## What
**根本の違いは「アプリに内蔵されるか、別プロセスのサーバーか」。**
- **SQLite** = アプリに組み込まれるライブラリ。DB全体がただの1ファイルで、アプリが直接読み書きする。サーバーは存在しない
- **PostgreSQL** = 独立した常駐サーバー。アプリは接続してSQLを送り、結果を受け取る
例えると、SQLiteは**自分の手帳に直接書く**(速い・手軽・同時に書けるのは実質1人)、PostgreSQLは銀行の窓口に依頼する(窓口が並行処理・権限・整合性をさばく。ただし銀行を維持する必要がある)。Tursoは手帳をクラウド貸金庫に入れたもので、血はSQLiteのまま。
| 観点 | SQLite / Turso | PostgreSQL |
|---|---|---|
| 実体 | 1ファイル | サーバープロセス |
| 同時書き込み | 基本1人ずつ | 多数同時OK(MVCC) |
| 型 | ゆるい | 厳格+豊富(JSONB・配列など) |
| 機能 | 最小限 | advisory lock・権限管理・拡張など |
| 運用 | 設定ゼロ | サーバーの面倒を見る(orマネージド) |
| 得意分野 | スマホ・組み込み・エッジ・単独ツール | 複数ユーザーのサーバーアプリ全般 |
## How
選定時はサービス名ではなく血筋から逆算する。「同時書き込みは何人か」「DBファイルを置くディスクは消えないか」を問えば、複数人が同時に使うWebバックエンドならPostgreSQL系(Neon / Supabase / RDS…)、端末内・エッジ・単独小規模ツールならSQLite系(Turso / D1…)に落ちる。
実例(Discord払い出しツール):データ数MB・書き込み月数十回なので性能的にはSQLiteでも足りた。

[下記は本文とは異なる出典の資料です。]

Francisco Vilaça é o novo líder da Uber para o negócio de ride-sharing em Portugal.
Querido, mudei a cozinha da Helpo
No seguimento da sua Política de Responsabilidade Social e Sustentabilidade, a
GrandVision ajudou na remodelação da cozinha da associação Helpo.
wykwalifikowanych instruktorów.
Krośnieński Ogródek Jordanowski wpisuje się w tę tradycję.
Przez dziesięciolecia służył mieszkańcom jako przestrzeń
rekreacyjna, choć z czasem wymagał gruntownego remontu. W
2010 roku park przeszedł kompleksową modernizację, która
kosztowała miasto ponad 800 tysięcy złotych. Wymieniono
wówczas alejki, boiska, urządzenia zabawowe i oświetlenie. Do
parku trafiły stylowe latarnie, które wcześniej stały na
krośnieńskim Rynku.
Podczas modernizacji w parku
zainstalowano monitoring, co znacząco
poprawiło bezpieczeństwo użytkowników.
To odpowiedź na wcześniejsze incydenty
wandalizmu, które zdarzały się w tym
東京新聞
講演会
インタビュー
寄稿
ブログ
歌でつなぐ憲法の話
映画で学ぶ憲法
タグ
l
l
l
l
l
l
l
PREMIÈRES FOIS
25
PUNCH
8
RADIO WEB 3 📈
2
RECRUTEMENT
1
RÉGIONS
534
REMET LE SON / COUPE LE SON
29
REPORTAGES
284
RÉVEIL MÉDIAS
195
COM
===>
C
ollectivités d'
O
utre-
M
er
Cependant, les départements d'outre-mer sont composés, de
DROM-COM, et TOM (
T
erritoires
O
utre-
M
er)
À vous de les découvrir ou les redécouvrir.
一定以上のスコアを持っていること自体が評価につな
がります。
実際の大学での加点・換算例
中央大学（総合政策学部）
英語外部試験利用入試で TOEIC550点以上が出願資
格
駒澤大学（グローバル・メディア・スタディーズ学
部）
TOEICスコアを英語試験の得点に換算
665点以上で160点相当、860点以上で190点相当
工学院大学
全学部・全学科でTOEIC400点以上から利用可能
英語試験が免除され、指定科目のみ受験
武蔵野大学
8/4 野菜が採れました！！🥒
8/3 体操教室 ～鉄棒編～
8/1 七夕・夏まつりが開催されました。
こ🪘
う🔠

それでもPostgres(Neon)にしたのは、①Render無料枠はディスクが消えるのでどのみち外部に預ける必要がある、②実装がJSONB・advisory lockなどPostgres機能に乗っている、③実務で出会うのは圧倒的にPostgres/MySQL系で学習の汎用性が高い、の3点。
> [!warning] つまずきどころ
> 「PostgreSQL互換」を名乗るサービス(CockroachDB等)は**互換であって本物ではない**。マイグレーションツールやSQLの細部で差が出るので、本物のPostgresと同列に扱わない。